National Register of Historic Places


Log Cabin Motel

Pinedale

Date Added to Register

Thursday, March 25, 1993

Smithsonian Number

48SU1286

Read all about it

The Log Cabin Motel, also known as Camp O' The Pines, is significant for its role in the early development of Pinedale's auto tourism. It is also an excellent representation of the property type ''cabin camps'' in Wyoming's statewide historic context, ''Automobile Tourism of the Depression Period (1920-1939)''. The Camp of the Pines was built in 1929 to serve the growing auto tourism business, and was the first and only cabin camp built in Pinedale.

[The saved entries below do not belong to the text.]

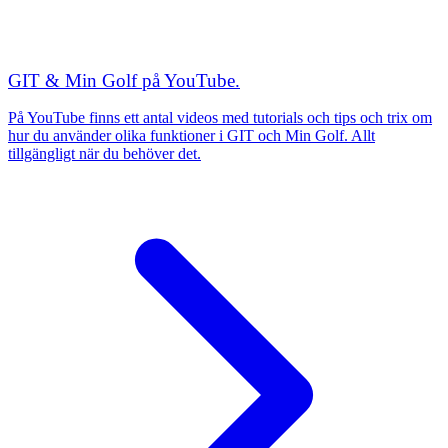
GIT & Min Golf på YouTube.
På YouTube finns ett antal videos med tutorials och tips och trix om
hur du använder olika funktioner i GIT och Min Golf. Allt
tillgängligt när du behöver det.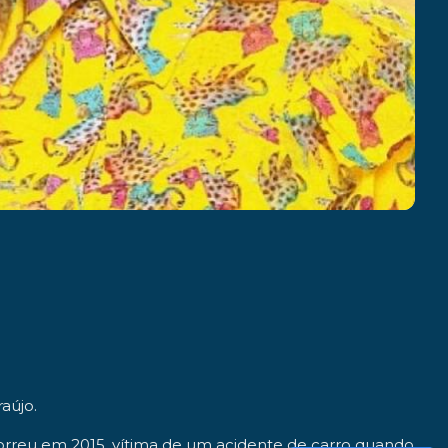
raújo
.
morreu em
2015
, vítima de um acidente de carro quando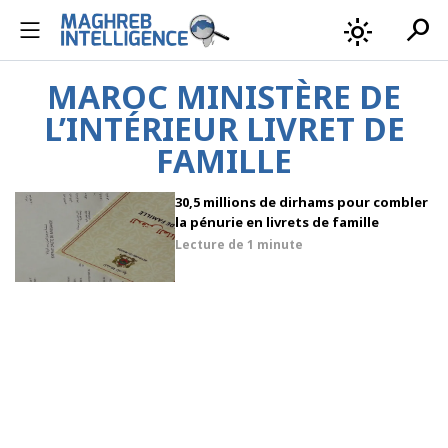
search
light_mode
MAROC MINISTÈRE DE
L’INTÉRIEUR LIVRET DE
FAMILLE
30,5 millions de dirhams pour combler
la pénurie en livrets de famille
Lecture de
1 minute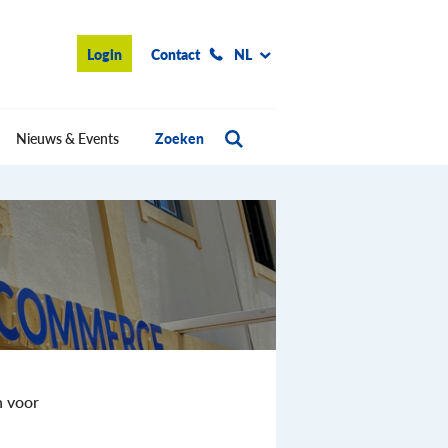
Login
Contact
NL
Nieuws & Events
Zoeken
n voor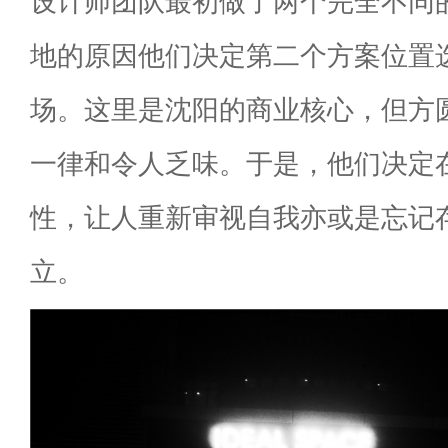
设计师团队最初做了两个完全不同
地的原因他们决定第二个方案位置
场。这里是沈阳的商业核心，但方
一律和令人乏味。于是，他们决定
性，让人重新审视自我亦或是忘记
立。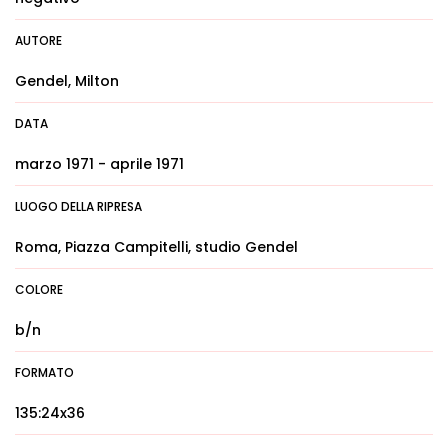
AUTORE
Gendel, Milton
DATA
marzo 1971 - aprile 1971
LUOGO DELLA RIPRESA
Roma, Piazza Campitelli, studio Gendel
COLORE
b/n
FORMATO
135:24x36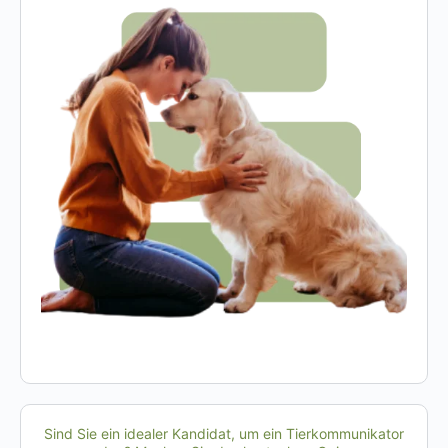
Sind Sie ein idealer Kandidat, um ein Tierkommunikator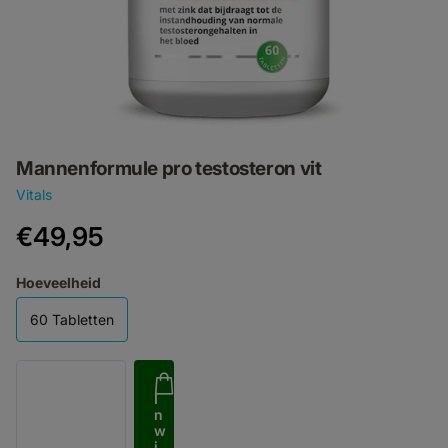
Mannenformule pro testosteron vit
Vitals
€49,95
Hoeveelheid
60 Tabletten
I
n
w
i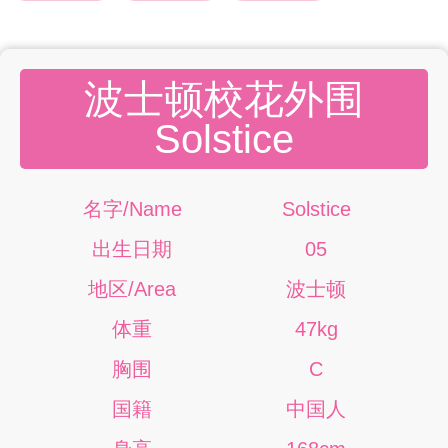
波士顿校花外围
Solstice
名字/Name
Solstice
出生日期
05
地区/Area
波士顿
体重
47kg
胸围
C
国籍
中国人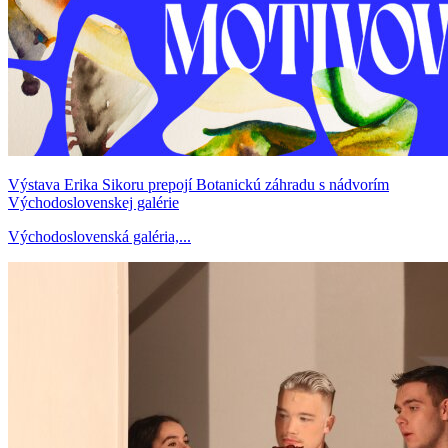
Výstava Erika Sikoru prepojí Botanickú záhradu s nádvorím
Východoslovenskej galérie
Východoslovenská galéria,...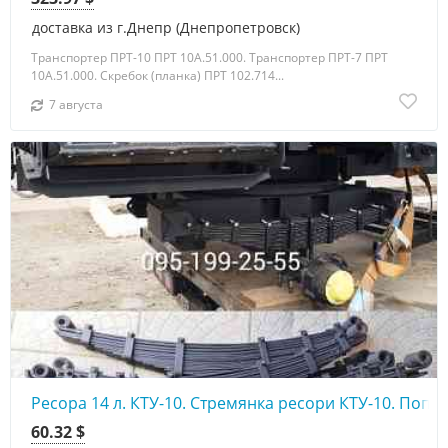
доставка из г.Днепр (Днепропетровск)
Транспортер ПРТ-10 ПРТ 10А.51.000. Транспортер ПРТ-7 ПРТ
10А.51.000. Скребок (планка) ПРТ 102.714...
7 августа
Ресора 14 л. КТУ-10. Стремянка ресори КТУ-10. Поп
60.32 $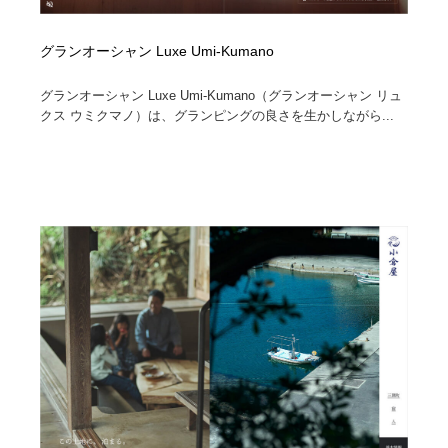
グランオーシャン Luxe Umi-Kumano
グランオーシャン Luxe Umi-Kumano（グランオーシャン リュ
クス ウミクマノ）は、グランピングの良さを生かしながら...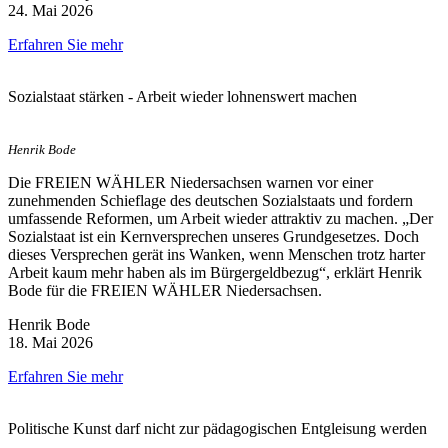
24. Mai 2026
Erfahren Sie mehr
Sozialstaat stärken - Arbeit wieder lohnenswert machen
Henrik Bode
Die FREIEN WÄHLER Niedersachsen warnen vor einer
zunehmenden Schieflage des deutschen Sozialstaats und fordern
umfassende Reformen, um Arbeit wieder attraktiv zu machen. „Der
Sozialstaat ist ein Kernversprechen unseres Grundgesetzes. Doch
dieses Versprechen gerät ins Wanken, wenn Menschen trotz harter
Arbeit kaum mehr haben als im Bürgergeldbezug“, erklärt Henrik
Bode für die FREIEN WÄHLER Niedersachsen.
Henrik Bode
18. Mai 2026
Erfahren Sie mehr
Politische Kunst darf nicht zur pädagogischen Entgleisung werden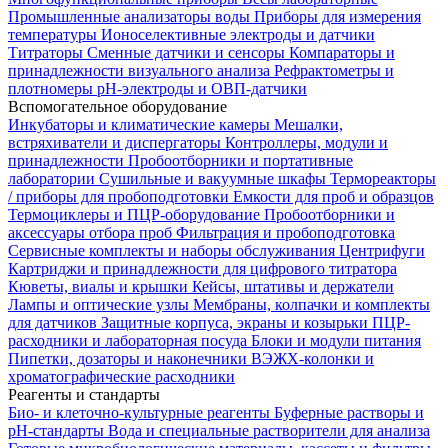
Промышленные анализаторы воды
Приборы для измерения
температуры
Ионоселективные электроды и датчики
Титраторы
Сменные датчики и сенсоры
Компараторы и
принадлежности визуального анализа
Рефрактометры и
плотномеры
pH-электроды и ОВП-датчики
Вспомогательное оборудование
Инкубаторы и климатические камеры
Мешалки,
встряхиватели и диспергаторы
Контроллеры, модули и
принадлежности
Пробоотборники и портативные
лаборатории
Сушильные и вакуумные шкафы
Термореакторы
/ приборы для пробоподготовки
Емкости для проб и образцов
Термоциклеры и ПЦР-оборудование
Пробоотборники и
аксессуары отбора проб
Фильтрация и пробоподготовка
Сервисные комплекты и наборы обслуживания
Центрифуги
Картриджи и принадлежности для цифрового титратора
Кюветы, виалы и крышки
Кейсы, штативы и держатели
Лампы и оптические узлы
Мембраны, колпачки и комплекты
для датчиков
Защитные корпуса, экраны и козырьки
ПЦР-
расходники и лабораторная посуда
Блоки и модули питания
Пипетки, дозаторы и наконечники
ВЭЖХ-колонки и
хроматографические расходники
Реагенты и стандарты
Био- и клеточно-культурные реагенты
Буферные растворы и
pH-стандарты
Вода и специальные растворители для анализа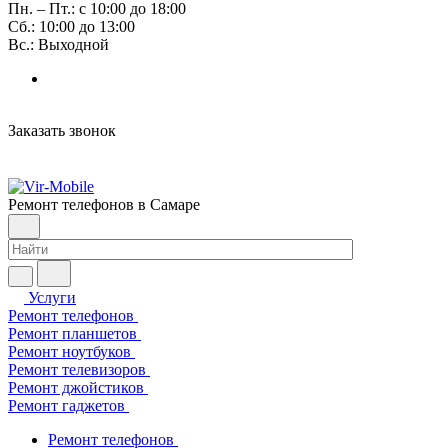
Пн. – Пт.: с 10:00 до 18:00
Сб.: 10:00 до 13:00
Вс.: Выходной
Заказать звонок
Ремонт телефонов в Самаре
Услуги
Ремонт телефонов
Ремонт планшетов
Ремонт ноутбуков
Ремонт телевизоров
Ремонт джойстиков
Ремонт гаджетов
Ремонт телефонов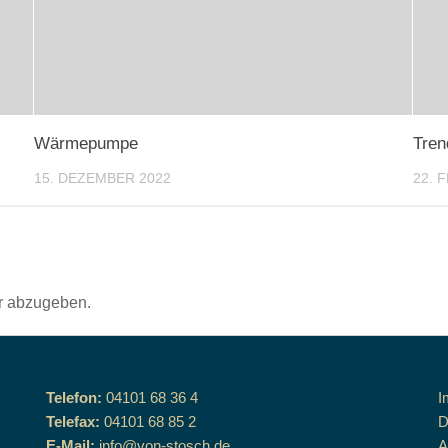
Wärmepumpe
Tren
15. DEZEMBER 2022
22. 
r abzugeben.
Telefon:
04101 68 36 4
I
Telefax:
04101 68 85 2
D
E-Mail:
info@von-stosch.de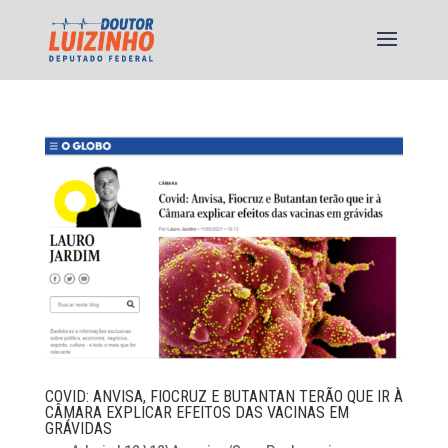
COVID: ANVISA, FIOCRUZ E BUTANTAN TERÃO QUE IR À
CÂMARA EXPLICAR EFEITOS DAS VACINAS EM
GRÁVIDAS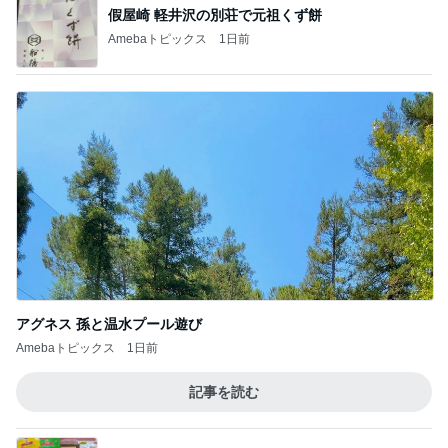
アグネス 孫と温水プール遊び
Amebaトピックス
1日前
記事を読む
夫がお礼に買ってくれた大量の品
Amebaトピックス
1日前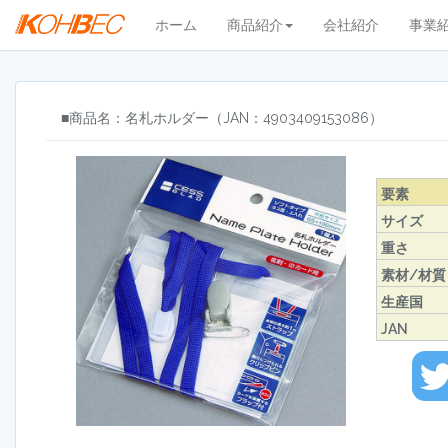
ホーム
商品紹介
会社紹介
事業
■商品名：名札ホルダー（JAN：4903409153086）
要素
サイズ
重さ
素材/材質
生産国
JAN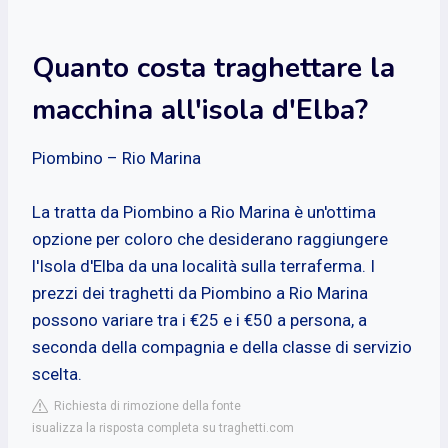
Quanto costa traghettare la
macchina all'isola d'Elba?
Piombino – Rio Marina
La tratta da Piombino a Rio Marina è un'ottima
opzione per coloro che desiderano raggiungere
l'Isola d'Elba da una località sulla terraferma. I
prezzi dei traghetti da Piombino a Rio Marina
possono variare tra i €25 e i €50 a persona, a
seconda della compagnia e della classe di servizio
scelta.
Richiesta di rimozione della fonte
isualizza la risposta completa su traghetti.com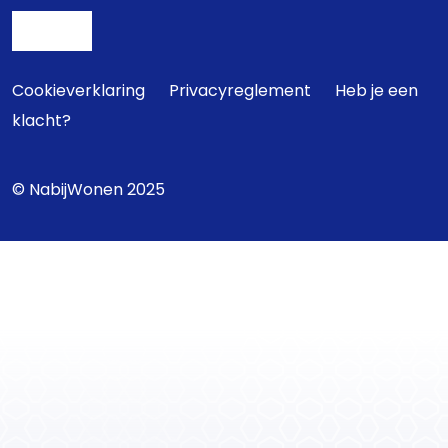
Cookieverklaring
Privacyreglement
Heb je een
klacht?
© NabijWonen 2025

It is one of the few surviving cabin camps in the state.

Pinedale's population in 1929 was only 215. However, the construction of a scenic highway through town, which linked the Lincoln Highway at Rock Springs with the south entrance of Yellowstone National Park, and the increasing use of the automobile for leisure travel, provided the perfect opportunity for the locals to develop their tourism facilities. Walter Scott owned the Pinedale Cash Store and Scott Stage Company, a Chevrolet dealership. In the spring of 1929 Scott decided to build the Camp O' the Pines. He enlisted the help of various people in town, some craftsmen and others who were paying off debts. Local people would come into the Pinedale Cash Store and buy on credit; Scott then allowed them to pay off their debts by building his cabins.

Although the Camp was built for tourism purposes, it also fulfilled the needs of the community by providing temporary housing for local people. It was open all year-round and often rented by the month. Scott built 8 cabins in a U-shaped configuration: one for the residence--a three room cabin in the center of the U, and seven 2 unit cabins that surrounded the residence. A bathhouse was built behind the residence. The cabins were rustic, and the cars pulled up beside the cabin to park. This typified the early development of cabin camps.

The cabins were remodeled in the early 1930s and 1940s to update the facilities with indoor plumbing and modern stoves. Camp O' the Pines has continued to upgrade the facility to meet the demands of the public since the Depression Period. However, the various owners have retained its original cabin camp configuration.